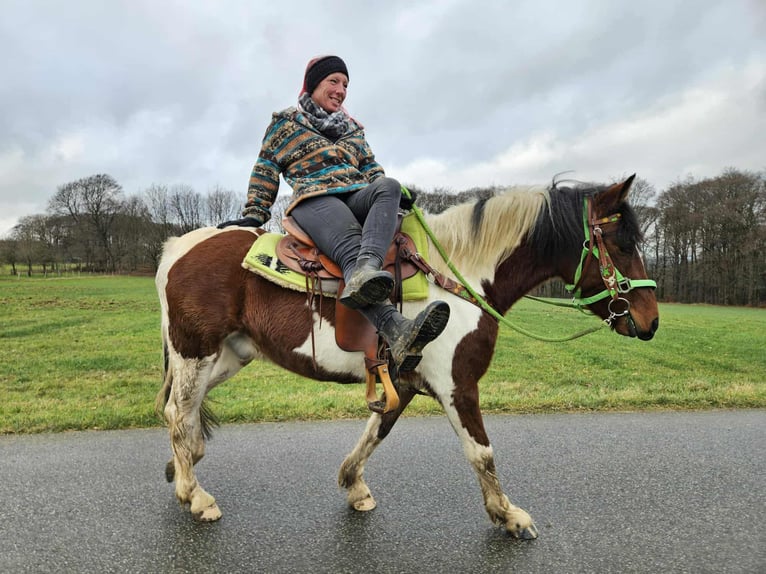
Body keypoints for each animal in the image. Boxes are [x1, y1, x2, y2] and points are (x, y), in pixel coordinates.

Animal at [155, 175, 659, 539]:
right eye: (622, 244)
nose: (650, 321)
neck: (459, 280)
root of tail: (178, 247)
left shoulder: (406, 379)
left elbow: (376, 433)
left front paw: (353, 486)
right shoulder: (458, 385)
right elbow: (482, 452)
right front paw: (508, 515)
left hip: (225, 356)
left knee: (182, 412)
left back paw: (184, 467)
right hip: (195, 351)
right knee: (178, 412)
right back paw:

**TASK TO CARRY OUT:** An exact copy of every entry, without pictures, should be your output.

**EXPECTED OUTPUT:**
Body keypoints for each animal in the image. Boxes are [x1, y1, x2, y2] and points are (x, y), in pixel coordinates.

Animal at [155, 175, 659, 539]:
right eye: (622, 244)
nose: (650, 321)
neck: (459, 280)
root of tail: (178, 247)
left shoulder: (406, 379)
left elbow: (376, 433)
left front paw: (353, 486)
right shoulder: (458, 385)
right elbow: (482, 452)
right front paw: (508, 515)
left hip: (225, 356)
left knee: (182, 412)
left back paw: (184, 467)
right hip: (195, 351)
right knee: (178, 412)
right back paw:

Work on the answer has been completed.